__Tasks__
**1.** Using the passage on Portnoy's Complaint, answer the questions below.
(a) What three nicknames are given to Portnoy's shiksas?
(b) Which pairing in which film is named as a famous example?
(c) Which novel is Portnoy's Complaint compared with?
**2.** Write the next part of the passage on Portnoy's Complaint, picking up after its final sentence.

__Provided text__
Portnoy’s shiksas, each given a disparaging nickname (The Monkey, The Pilgrim and The Pumpkin), become the vehicle for his revenge-saturated sexual fantasies, but all three are eventually discarded when they fail to meet his expectations as sex objects. The archetype of the Jewish man indulging his fantasies—often revenge motivated—by having sex with the Christian girl, would become a common theme in the so called “golden age” of pornography, the pairing of Harry Reems and Linda Lovelace in the film Deepthroat being a famous example. It also played out in real life throughout the history of Hollywood, the #MeToo scandal being the latest iteration, where Harvey Weinstein and a cast of other famous Jews were caught out taking liberties with the shiksa on the casting couch. Aside from the screeds against gentiles, the most offending passages, and the ones read aloud the most in the obscenity trials, were undoubtedly the frequent descriptions of masturbation and the objects that accompanied Portnoy’s lewd ritual, from chopped liver to a sister’s item of underwear. Whereas Lady Chatterley’s Lover is embarrassingly written Pagan eroticism that is now quaint to read, Portnoy’s Complaint is fully fledged Jewish obscenity that has not lost its shock value. Even to a modern reader such as this writer, having been fully exposed to the depravities of sexual modernity, the masturbation passages are still viscerally repulsive and generally unpleasant to dwell upon.

__Data excerpt__
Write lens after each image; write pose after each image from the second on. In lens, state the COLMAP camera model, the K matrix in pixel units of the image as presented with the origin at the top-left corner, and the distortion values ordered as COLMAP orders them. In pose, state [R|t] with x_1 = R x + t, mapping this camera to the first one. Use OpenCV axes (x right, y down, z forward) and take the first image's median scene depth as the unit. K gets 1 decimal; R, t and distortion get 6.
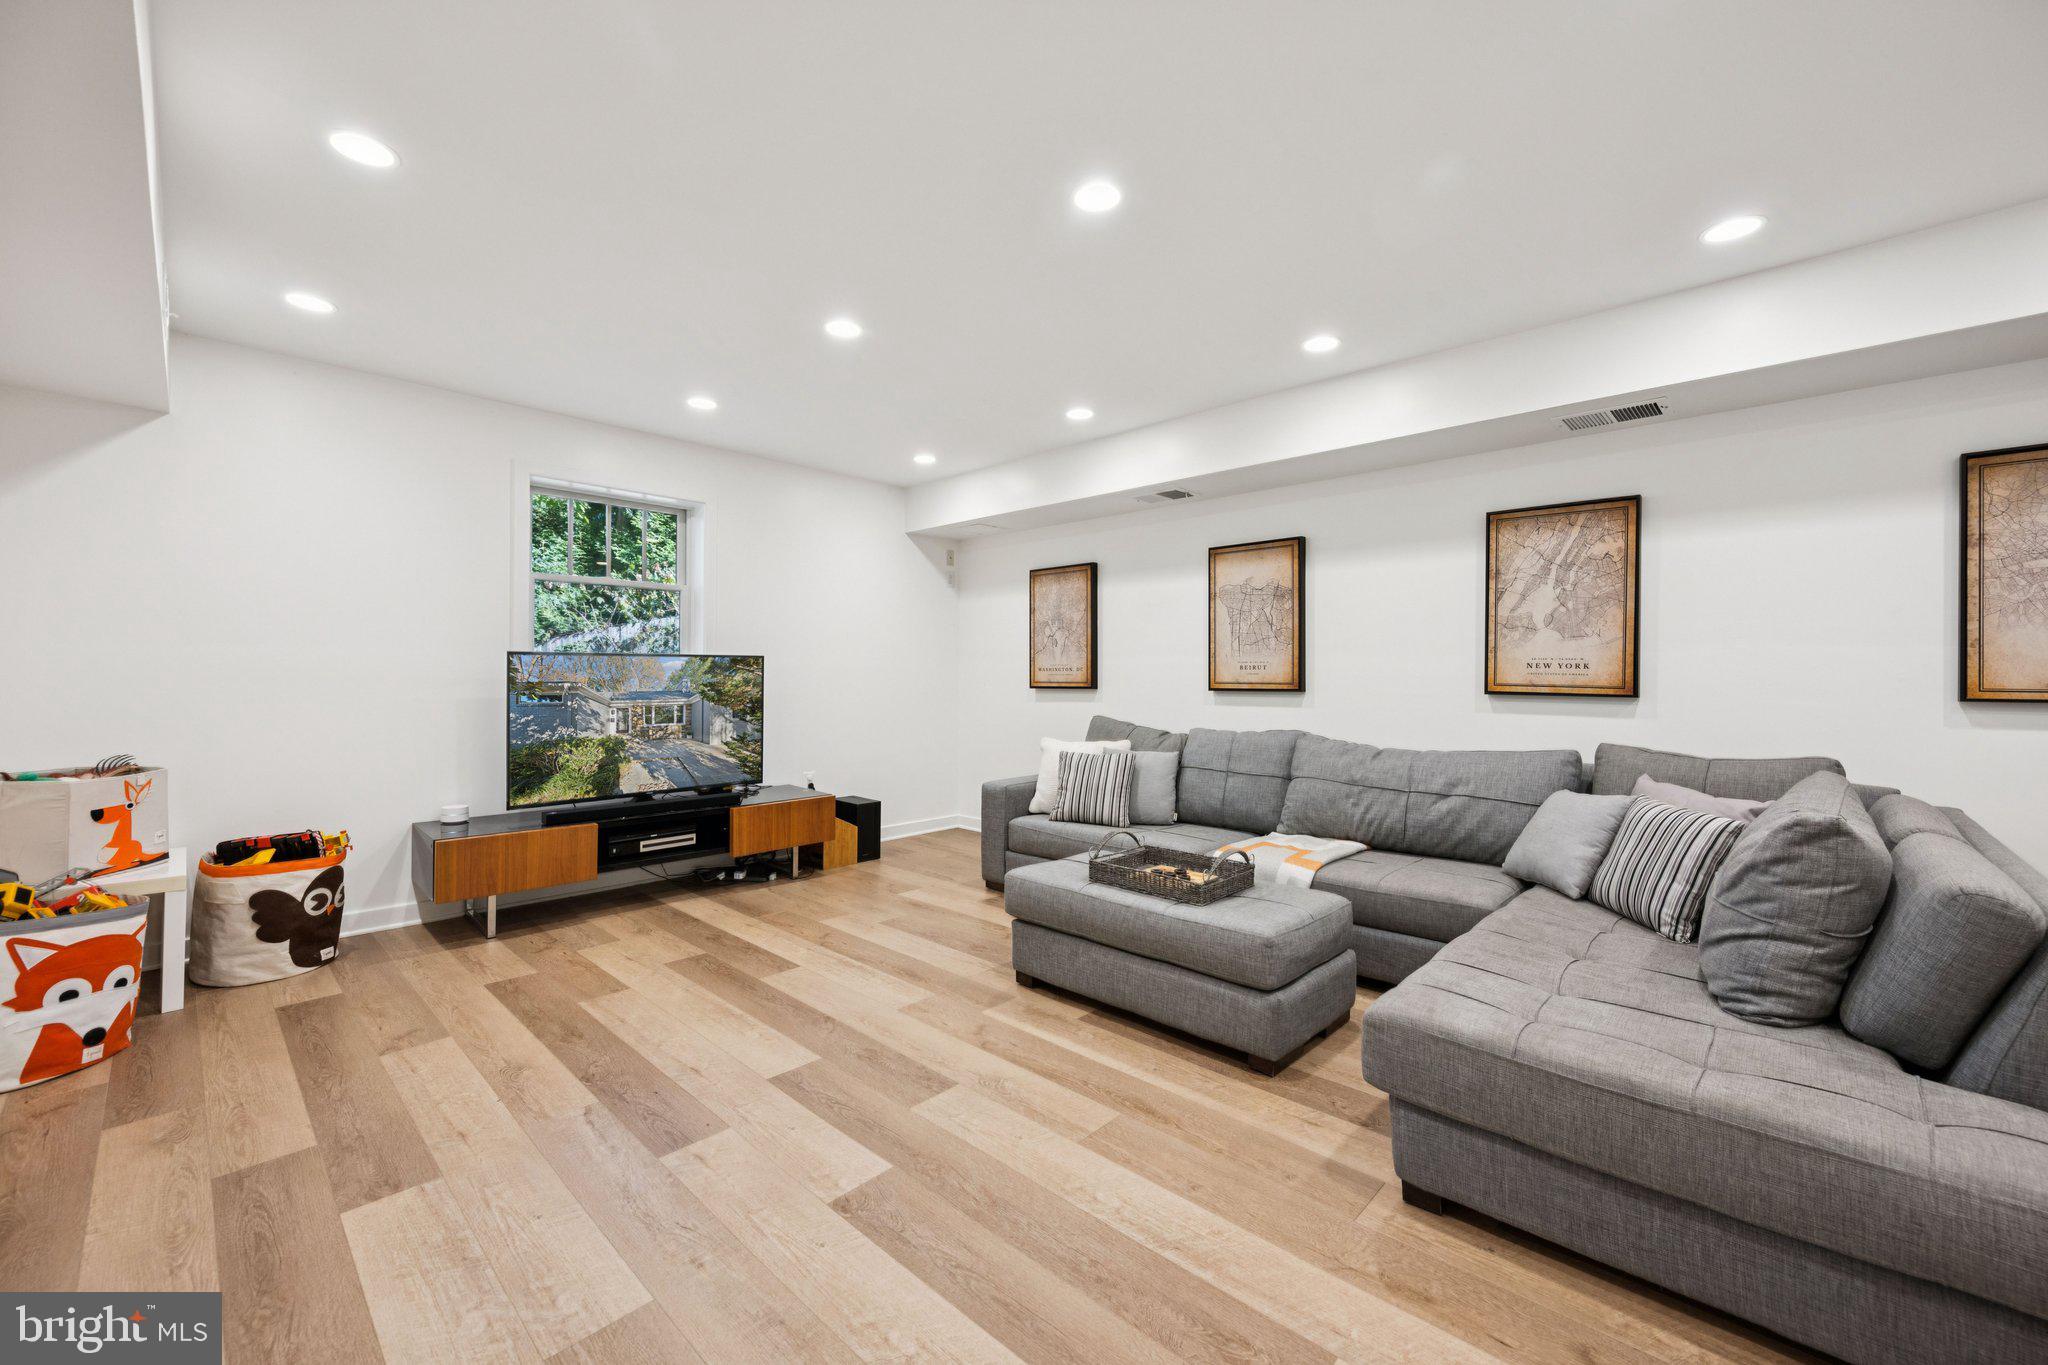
lens RADIAL K [[817.3, 0, 1026.0], [0, 817.3, 674.0], [0, 0, 1]] dist [-0.000157, 0.000172]
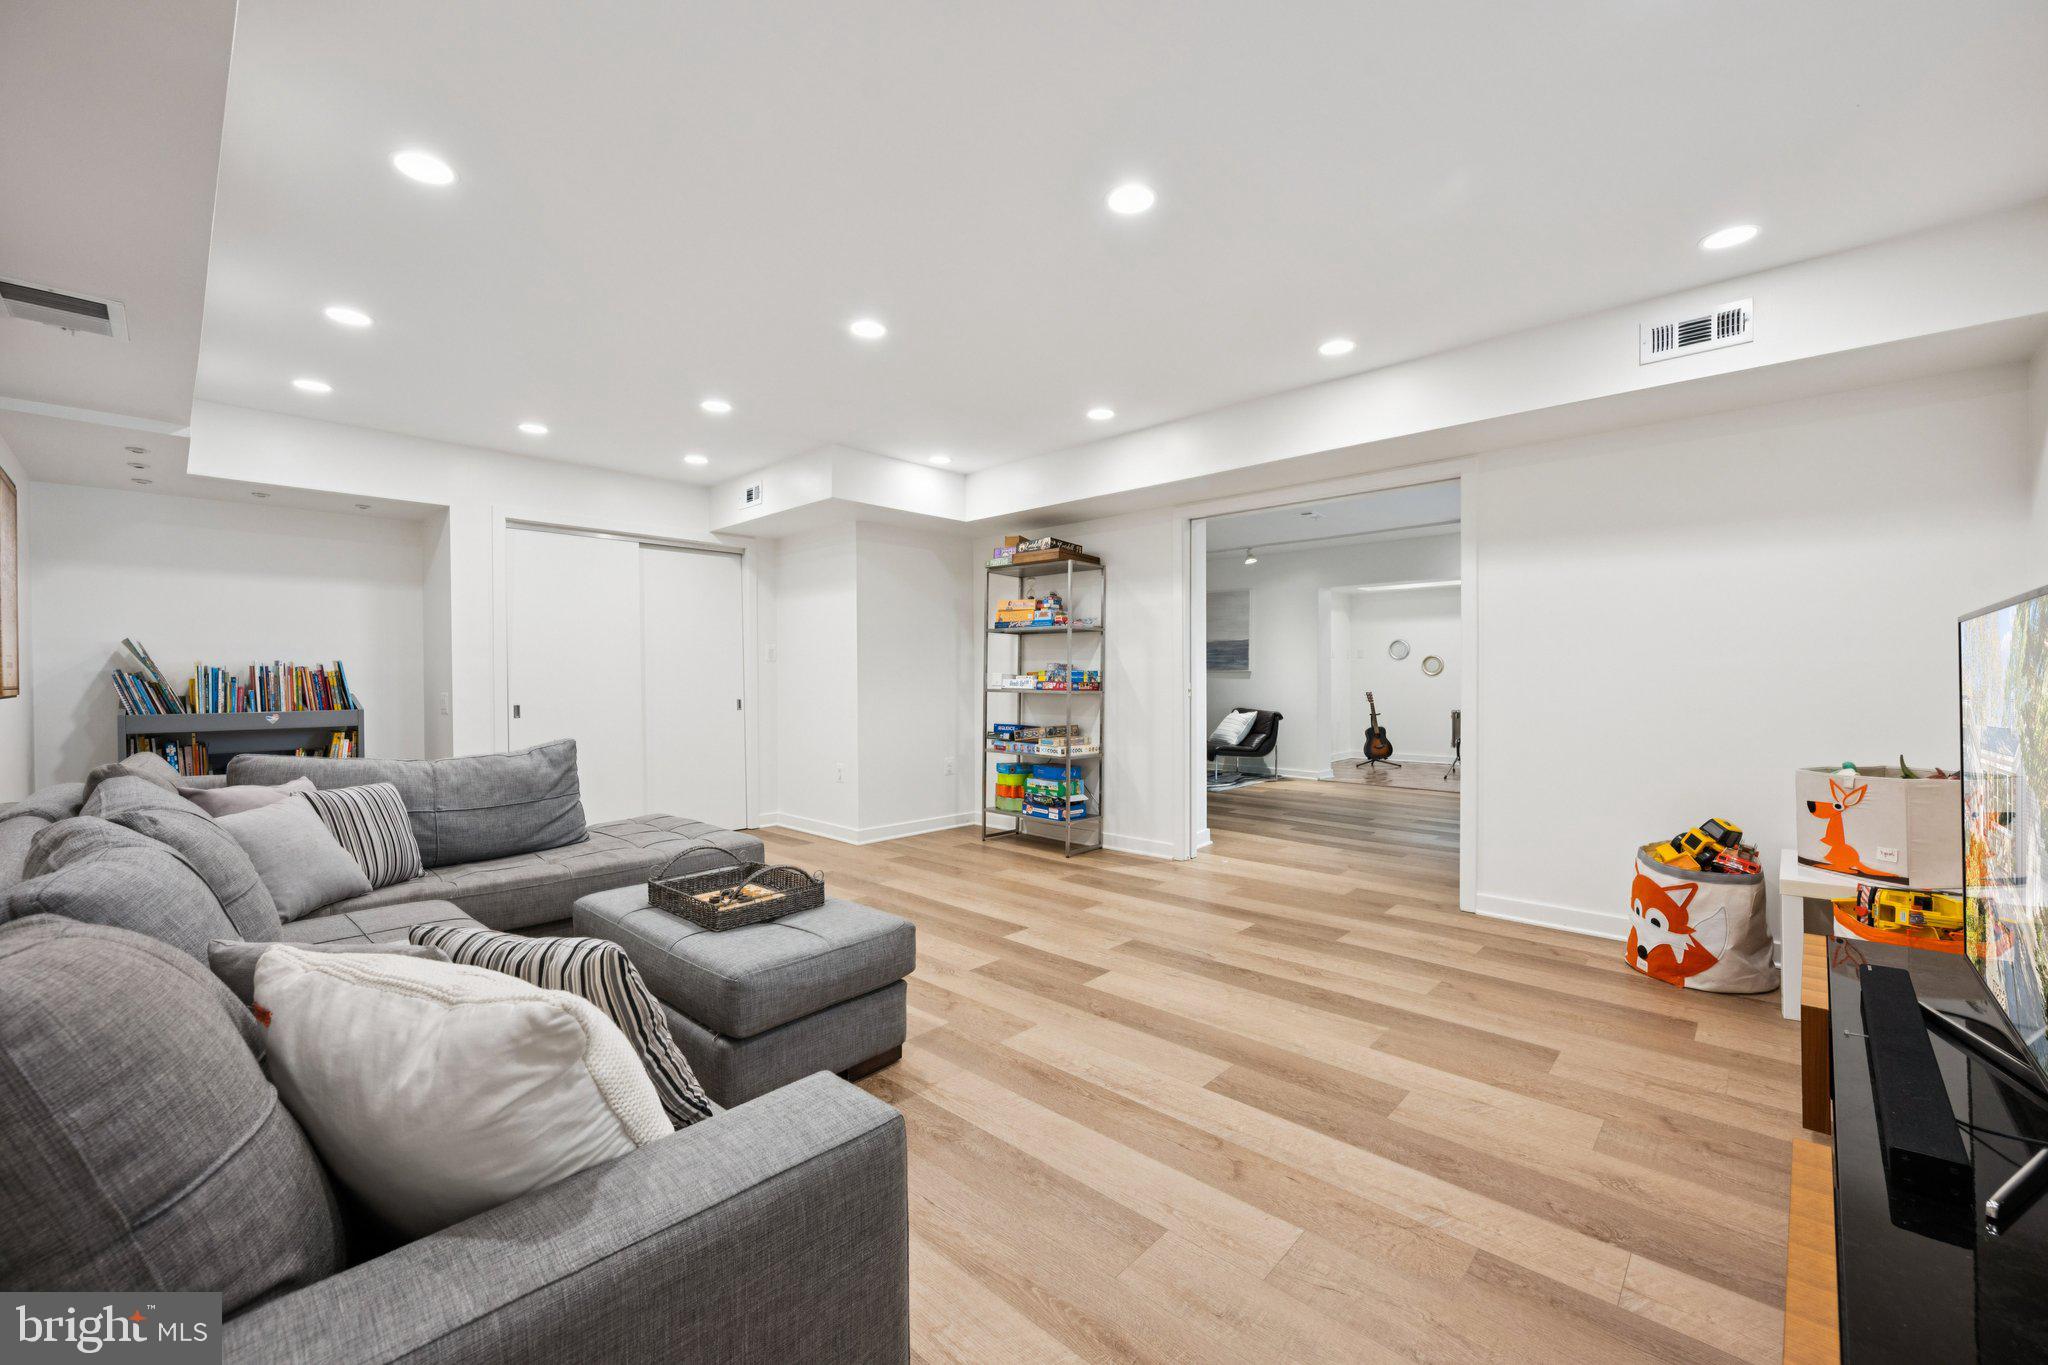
lens RADIAL K [[817.3, 0, 1026.0], [0, 817.3, 674.0], [0, 0, 1]] dist [-0.000157, 0.000172]
pose [[-0.999943, 0.002879, -0.010296, -0.137124], [0.002905, 0.999993, -0.002499, 0.005906], [0.010289, -0.002529, -0.999944, 1.970752]]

__Your written answers__
**1.**
(a) The Monkey, The Pilgrim and The Pumpkin
(b) Harry Reems and Linda Lovelace in Deepthroat
(c) Lady Chatterley's Lover

**2.**
In March 1969, an advance copy of Portnoy’s Complaint was sent to the Australian customs office by Tom Maschler, the Jewish literary editor of Jonathon Cape (Roth’s UK publisher), for approval to export the book to Australia. The book was identified for the prohibited list but conscious of the stir it caused in America, it was sent to the National Literature Board of Review for a final decision. Despite conceding literary merit, the board agreed that the presentation of obscene sexual themes outweighed any such merit and Portnoy’s Complaint was duly prohibited. Declaring the book to be “one of the most important literary works we have published in the last 10 years,”[14] Tom Maschler was outraged and vowed to fight the ban, turning to his colleague Graham C. Greene, the managing director of Jonathon Cape who had connections in Australia, to deal a death blow to Australian obscenity laws.       Anti-censorship and sexual liberation ran in the blood of the Greene Family. Graham Greene was the son of none other than Hugh Carleton Greene, Director-General of the British Broadcasting Corporation from 1960 to 1969. With Hugh Greene’s support, his tenure at the BBC oversaw the arrival of the sexual and cultural revolution onto British television screens, decisions which led to his arch nemesis Mary Whitehouse’s campaign against the BBC. Greene was the BBC’s Berlin correspondent throughout the 1930s and it was here in 1936 that Graham was born, to the first of Hugh Greene’s four wives. Hugh Greene’s time under the National Socialist regime left him with a dislike of any form of censorship, equating Mary Whitehouse’s crusade against sex and obscenity on British television with the events of National Socialist Germany—comments for which Whitehouse won a successful defamation suit against Greene.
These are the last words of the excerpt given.